### Data excerpts ###

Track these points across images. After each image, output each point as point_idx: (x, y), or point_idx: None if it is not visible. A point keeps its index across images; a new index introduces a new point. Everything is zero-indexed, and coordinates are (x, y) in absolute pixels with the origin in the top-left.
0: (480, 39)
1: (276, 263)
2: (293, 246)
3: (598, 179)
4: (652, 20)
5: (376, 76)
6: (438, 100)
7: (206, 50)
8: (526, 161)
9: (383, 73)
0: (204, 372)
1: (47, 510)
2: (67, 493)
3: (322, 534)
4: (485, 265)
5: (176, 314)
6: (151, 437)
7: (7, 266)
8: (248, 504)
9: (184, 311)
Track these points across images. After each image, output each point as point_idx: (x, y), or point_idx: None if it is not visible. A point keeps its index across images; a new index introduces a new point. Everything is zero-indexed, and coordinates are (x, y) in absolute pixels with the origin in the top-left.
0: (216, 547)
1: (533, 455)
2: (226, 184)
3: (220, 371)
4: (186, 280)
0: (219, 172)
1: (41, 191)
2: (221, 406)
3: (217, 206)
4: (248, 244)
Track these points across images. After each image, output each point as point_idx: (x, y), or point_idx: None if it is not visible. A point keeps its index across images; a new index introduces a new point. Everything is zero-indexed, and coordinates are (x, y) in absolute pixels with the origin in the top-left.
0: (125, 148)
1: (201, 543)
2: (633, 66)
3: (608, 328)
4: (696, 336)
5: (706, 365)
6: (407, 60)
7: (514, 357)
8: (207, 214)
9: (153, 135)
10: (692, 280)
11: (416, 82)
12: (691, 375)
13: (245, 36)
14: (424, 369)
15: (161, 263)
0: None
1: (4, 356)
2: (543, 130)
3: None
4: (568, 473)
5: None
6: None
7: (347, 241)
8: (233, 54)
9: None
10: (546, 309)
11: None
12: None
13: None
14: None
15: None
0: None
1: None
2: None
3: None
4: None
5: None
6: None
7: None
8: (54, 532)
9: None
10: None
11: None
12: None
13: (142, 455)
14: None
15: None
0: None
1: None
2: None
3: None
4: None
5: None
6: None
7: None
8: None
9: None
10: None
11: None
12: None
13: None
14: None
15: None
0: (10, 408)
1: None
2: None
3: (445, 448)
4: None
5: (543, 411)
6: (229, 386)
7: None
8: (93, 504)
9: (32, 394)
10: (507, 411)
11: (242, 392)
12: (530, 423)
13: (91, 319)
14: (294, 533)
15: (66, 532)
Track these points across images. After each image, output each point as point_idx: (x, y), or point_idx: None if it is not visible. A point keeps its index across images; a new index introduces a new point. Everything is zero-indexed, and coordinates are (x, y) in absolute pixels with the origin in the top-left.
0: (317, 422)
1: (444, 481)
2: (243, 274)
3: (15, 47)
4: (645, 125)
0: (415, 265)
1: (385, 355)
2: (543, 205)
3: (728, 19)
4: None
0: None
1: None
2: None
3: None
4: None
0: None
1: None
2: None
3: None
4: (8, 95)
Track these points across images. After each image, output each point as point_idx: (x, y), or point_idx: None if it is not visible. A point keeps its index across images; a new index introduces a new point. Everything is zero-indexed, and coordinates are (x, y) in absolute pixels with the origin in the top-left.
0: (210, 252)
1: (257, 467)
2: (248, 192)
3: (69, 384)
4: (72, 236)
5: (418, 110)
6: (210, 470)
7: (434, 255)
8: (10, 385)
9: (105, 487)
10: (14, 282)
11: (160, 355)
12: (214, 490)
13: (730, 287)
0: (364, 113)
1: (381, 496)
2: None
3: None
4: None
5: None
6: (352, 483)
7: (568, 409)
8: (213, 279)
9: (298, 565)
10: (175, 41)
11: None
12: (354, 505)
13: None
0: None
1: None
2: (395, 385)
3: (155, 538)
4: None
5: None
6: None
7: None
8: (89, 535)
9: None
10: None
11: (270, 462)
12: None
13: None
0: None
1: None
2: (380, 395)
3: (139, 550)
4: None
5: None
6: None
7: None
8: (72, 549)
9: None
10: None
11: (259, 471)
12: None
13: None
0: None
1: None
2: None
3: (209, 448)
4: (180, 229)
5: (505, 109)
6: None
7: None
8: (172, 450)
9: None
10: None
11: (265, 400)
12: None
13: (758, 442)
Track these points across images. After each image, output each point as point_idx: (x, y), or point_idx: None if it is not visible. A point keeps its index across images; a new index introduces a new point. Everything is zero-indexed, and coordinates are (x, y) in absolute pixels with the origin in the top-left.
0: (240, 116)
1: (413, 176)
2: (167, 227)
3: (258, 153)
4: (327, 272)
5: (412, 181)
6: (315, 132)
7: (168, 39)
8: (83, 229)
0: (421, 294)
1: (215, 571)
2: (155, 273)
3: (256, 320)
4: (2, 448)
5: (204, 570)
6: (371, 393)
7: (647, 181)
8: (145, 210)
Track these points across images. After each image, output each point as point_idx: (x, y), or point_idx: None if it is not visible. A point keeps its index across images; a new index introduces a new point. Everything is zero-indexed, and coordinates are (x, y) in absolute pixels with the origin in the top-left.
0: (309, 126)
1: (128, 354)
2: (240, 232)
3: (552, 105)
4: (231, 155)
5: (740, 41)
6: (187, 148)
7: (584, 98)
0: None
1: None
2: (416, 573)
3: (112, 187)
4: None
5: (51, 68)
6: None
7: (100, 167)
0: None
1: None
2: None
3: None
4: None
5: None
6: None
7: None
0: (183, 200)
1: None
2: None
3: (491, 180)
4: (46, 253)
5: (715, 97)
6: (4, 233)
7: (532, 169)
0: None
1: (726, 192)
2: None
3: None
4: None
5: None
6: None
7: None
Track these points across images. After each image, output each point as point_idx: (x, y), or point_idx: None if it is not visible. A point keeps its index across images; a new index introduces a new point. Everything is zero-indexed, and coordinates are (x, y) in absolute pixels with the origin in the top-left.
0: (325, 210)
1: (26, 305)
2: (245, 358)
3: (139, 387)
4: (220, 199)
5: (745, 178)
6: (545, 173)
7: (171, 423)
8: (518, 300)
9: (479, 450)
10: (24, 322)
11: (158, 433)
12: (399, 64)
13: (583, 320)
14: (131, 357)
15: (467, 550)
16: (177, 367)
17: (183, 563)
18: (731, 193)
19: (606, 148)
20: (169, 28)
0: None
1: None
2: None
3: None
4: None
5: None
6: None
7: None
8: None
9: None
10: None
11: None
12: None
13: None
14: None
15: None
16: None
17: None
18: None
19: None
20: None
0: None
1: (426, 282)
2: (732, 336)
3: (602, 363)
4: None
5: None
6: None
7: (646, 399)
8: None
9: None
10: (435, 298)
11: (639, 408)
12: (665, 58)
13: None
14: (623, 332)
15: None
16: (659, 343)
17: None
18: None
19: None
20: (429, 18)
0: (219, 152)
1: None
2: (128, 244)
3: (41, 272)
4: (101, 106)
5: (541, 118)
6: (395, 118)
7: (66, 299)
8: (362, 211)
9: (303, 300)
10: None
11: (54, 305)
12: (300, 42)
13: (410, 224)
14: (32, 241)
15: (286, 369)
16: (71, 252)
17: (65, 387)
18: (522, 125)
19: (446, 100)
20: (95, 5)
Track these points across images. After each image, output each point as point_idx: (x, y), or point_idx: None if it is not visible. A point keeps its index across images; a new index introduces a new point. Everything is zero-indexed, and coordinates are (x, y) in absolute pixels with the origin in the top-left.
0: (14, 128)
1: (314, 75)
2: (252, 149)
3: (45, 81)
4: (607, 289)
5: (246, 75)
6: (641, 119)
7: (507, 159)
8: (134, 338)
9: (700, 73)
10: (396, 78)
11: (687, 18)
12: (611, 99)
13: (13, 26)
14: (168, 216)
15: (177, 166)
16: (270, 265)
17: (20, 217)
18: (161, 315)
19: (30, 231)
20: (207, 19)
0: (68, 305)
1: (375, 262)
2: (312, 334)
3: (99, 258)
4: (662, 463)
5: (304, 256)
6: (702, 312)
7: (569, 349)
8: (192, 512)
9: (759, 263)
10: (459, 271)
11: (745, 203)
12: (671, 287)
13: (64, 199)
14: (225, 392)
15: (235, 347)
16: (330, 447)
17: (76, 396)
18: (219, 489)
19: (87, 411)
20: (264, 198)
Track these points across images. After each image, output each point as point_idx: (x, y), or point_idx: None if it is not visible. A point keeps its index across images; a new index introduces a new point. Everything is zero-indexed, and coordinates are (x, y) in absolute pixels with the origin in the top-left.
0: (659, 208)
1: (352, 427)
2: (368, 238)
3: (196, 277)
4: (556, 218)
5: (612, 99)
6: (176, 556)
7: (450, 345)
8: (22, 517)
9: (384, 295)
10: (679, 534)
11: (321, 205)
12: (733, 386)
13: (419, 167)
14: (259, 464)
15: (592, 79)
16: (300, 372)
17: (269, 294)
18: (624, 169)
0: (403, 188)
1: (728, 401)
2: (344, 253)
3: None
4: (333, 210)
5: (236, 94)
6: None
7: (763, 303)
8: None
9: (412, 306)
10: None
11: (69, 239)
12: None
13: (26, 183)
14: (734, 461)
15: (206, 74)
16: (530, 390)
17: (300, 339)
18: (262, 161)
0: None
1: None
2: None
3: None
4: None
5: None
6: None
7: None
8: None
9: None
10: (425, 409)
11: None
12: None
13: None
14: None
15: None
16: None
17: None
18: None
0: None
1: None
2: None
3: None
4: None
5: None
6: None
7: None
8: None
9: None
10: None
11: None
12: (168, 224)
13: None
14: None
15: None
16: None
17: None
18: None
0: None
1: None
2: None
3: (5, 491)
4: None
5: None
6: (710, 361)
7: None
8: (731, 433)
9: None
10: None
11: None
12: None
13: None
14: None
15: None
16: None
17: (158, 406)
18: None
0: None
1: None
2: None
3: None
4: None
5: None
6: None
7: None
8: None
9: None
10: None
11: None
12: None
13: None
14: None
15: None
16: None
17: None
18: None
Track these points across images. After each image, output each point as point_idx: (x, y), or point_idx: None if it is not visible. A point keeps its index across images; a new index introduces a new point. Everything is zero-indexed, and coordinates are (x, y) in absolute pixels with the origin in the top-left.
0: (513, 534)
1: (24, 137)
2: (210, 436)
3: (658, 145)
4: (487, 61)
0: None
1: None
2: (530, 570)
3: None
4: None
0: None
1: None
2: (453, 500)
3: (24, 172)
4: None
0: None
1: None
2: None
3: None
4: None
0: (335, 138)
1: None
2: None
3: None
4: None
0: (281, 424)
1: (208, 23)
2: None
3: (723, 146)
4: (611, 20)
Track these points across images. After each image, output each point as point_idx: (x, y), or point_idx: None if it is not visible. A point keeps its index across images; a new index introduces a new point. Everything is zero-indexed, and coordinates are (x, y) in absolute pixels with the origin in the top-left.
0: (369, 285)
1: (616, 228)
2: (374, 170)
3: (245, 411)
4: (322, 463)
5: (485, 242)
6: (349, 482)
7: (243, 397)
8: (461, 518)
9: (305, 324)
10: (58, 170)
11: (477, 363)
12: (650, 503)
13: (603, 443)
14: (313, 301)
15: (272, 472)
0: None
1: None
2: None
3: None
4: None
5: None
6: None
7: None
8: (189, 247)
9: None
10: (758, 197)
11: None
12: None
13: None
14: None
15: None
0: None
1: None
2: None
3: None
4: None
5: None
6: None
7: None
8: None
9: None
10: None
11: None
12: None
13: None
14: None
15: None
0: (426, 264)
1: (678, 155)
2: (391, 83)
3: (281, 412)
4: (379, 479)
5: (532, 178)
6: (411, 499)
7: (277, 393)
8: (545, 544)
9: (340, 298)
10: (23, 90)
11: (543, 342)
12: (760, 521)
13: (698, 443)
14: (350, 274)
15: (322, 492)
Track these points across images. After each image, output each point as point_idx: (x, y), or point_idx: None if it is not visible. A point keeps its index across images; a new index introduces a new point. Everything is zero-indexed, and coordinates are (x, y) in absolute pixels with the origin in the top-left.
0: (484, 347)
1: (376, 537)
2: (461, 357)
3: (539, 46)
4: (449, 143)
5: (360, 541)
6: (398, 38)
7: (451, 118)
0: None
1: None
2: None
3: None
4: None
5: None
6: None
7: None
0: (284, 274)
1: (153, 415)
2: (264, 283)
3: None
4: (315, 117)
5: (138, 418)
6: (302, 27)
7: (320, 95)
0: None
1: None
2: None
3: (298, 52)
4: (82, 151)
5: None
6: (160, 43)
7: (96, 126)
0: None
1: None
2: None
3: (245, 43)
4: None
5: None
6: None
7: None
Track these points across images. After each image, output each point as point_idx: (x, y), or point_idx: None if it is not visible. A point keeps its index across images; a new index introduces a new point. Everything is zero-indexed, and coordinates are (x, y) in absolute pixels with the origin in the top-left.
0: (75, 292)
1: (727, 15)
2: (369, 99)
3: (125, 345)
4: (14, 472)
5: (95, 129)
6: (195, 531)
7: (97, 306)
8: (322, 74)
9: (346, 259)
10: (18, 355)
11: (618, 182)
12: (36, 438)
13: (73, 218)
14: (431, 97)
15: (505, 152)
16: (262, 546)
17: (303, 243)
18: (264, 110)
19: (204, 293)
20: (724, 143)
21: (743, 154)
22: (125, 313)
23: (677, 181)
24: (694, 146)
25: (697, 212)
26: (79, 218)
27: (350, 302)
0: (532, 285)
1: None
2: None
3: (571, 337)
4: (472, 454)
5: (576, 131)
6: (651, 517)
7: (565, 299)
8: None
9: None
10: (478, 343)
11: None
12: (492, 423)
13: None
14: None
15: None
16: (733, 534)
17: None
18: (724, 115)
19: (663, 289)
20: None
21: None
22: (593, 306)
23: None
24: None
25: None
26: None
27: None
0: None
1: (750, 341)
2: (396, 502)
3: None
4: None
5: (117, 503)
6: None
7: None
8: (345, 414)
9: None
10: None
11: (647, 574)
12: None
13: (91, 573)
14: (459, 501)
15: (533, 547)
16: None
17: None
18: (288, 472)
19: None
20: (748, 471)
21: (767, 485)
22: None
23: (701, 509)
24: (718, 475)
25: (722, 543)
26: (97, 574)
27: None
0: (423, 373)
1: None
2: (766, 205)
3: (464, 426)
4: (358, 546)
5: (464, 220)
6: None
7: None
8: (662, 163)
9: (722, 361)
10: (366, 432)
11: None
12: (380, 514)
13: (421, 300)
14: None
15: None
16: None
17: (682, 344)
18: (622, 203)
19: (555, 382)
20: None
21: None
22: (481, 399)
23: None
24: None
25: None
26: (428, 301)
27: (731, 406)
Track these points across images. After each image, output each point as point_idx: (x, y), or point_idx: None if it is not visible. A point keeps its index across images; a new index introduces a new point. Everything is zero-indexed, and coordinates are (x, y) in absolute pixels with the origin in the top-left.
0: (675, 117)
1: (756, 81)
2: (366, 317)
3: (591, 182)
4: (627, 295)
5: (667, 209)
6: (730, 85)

###

▶ Request
Recast the data above as a JSON list of strings, one string per line and no blank lines. Cover the lines from the start of the data up to and including the line with "9: (184, 311)".

▶ Written solution
[
  "Track these points across images. After each image, output each point as point_idx: (x, y), or point_idx: None if it is not visible. A point keeps its index across images; a new index introduces a new point. Everything is zero-indexed, and coordinates are (x, y) in absolute pixels with the origin in the top-left.",
  "0: (480, 39)",
  "1: (276, 263)",
  "2: (293, 246)",
  "3: (598, 179)",
  "4: (652, 20)",
  "5: (376, 76)",
  "6: (438, 100)",
  "7: (206, 50)",
  "8: (526, 161)",
  "9: (383, 73)",
  "0: (204, 372)",
  "1: (47, 510)",
  "2: (67, 493)",
  "3: (322, 534)",
  "4: (485, 265)",
  "5: (176, 314)",
  "6: (151, 437)",
  "7: (7, 266)",
  "8: (248, 504)",
  "9: (184, 311)"
]